PROBLEMS TO SOLVE:
A – What does the commit message about the revision table restructure say the change currently includes?
B – Pick up the commit message about the revision table restructure at its end and continue it.

EXTRACT TO READ:
## Begin

[MediaWiki-commits] [Gerrit] mediawiki/core[master]: WIP - provisional revision table restructure

Brion VIBBER (Code Review) Mon, 24 Apr 2017 16:39:06 -0700

Brion VIBBER has uploaded a new change for review. ( 
https://gerrit.wikimedia.org/r/350097 )


Change subject: WIP - provisional revision table restructure
......................................................................

WIP - provisional revision table restructure

Revision table compaction and prep work for MCR

Currently includes (untested) tables.sql and a partial patch file
for offline restructure (also untested).

Still todo:
* apply enough changes to archive to support deletion
* decide on content_text_id vs content_address
* hook up the updater
* start prepping code to work with this schema!
* online migration state management

Open questions:
* migrate format of existing archive stuff?
* apply 'actor', 'comment' split-out change to non-revision stuff too,
  or wait to later?

## End

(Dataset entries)
## Begin

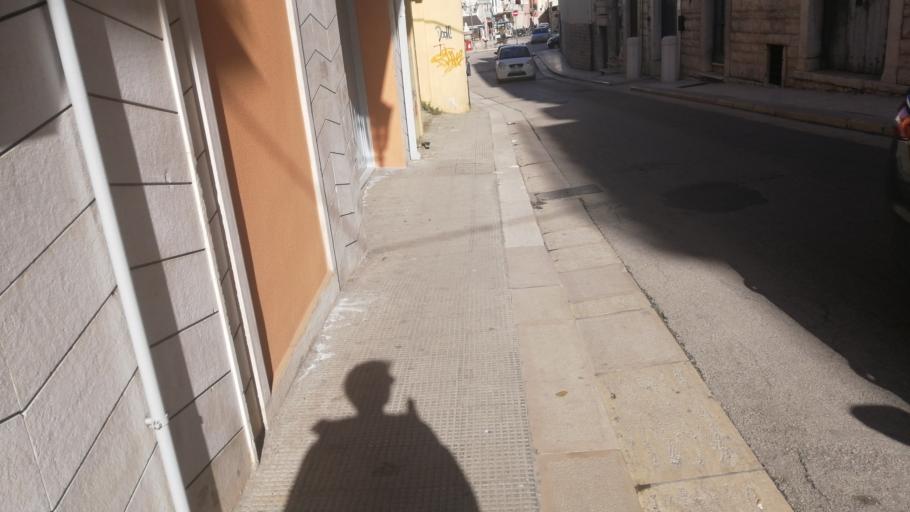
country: IT
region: Apulia
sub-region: Provincia di Barletta - Andria - Trani
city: Andria
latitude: 41.2226
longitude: 16.2932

## End

ANSWERS TO THE EXERCISES:
A – An untested tables.sql and a partial patch file for offline restructure, which is also untested.

B –
* is internal API on Revision enough to cover many changes, or...
* ...do we need better API abstractions first?

Bug: T161671
Change-Id: I50ee6506ff71e7613e50c33d865199b07918c1de
---
A maintenance/archives/patch-revision-restructure.sql
M maintenance/tables.sql
2 files changed, 234 insertions(+), 32 deletions(-)


  git pull ssh://gerrit.wikimedia.org:29418/mediawiki/core 
refs/changes/97/350097/1

diff --git a/maintenance/archives/patch-revision-restructure.sql 
b/maintenance/archives/patch-revision-restructure.sql
new file mode 100644
index 0000000..b802992
--- /dev/null
+++ b/maintenance/archives/patch-revision-restructure.sql
@@ -0,0 +1,109 @@
+-- @TODO consider splitting this to three patch files: setup, migration, 
cleanup.
+
+--
+-- Setup:
+-- Create the new tables, and add new columns to revision...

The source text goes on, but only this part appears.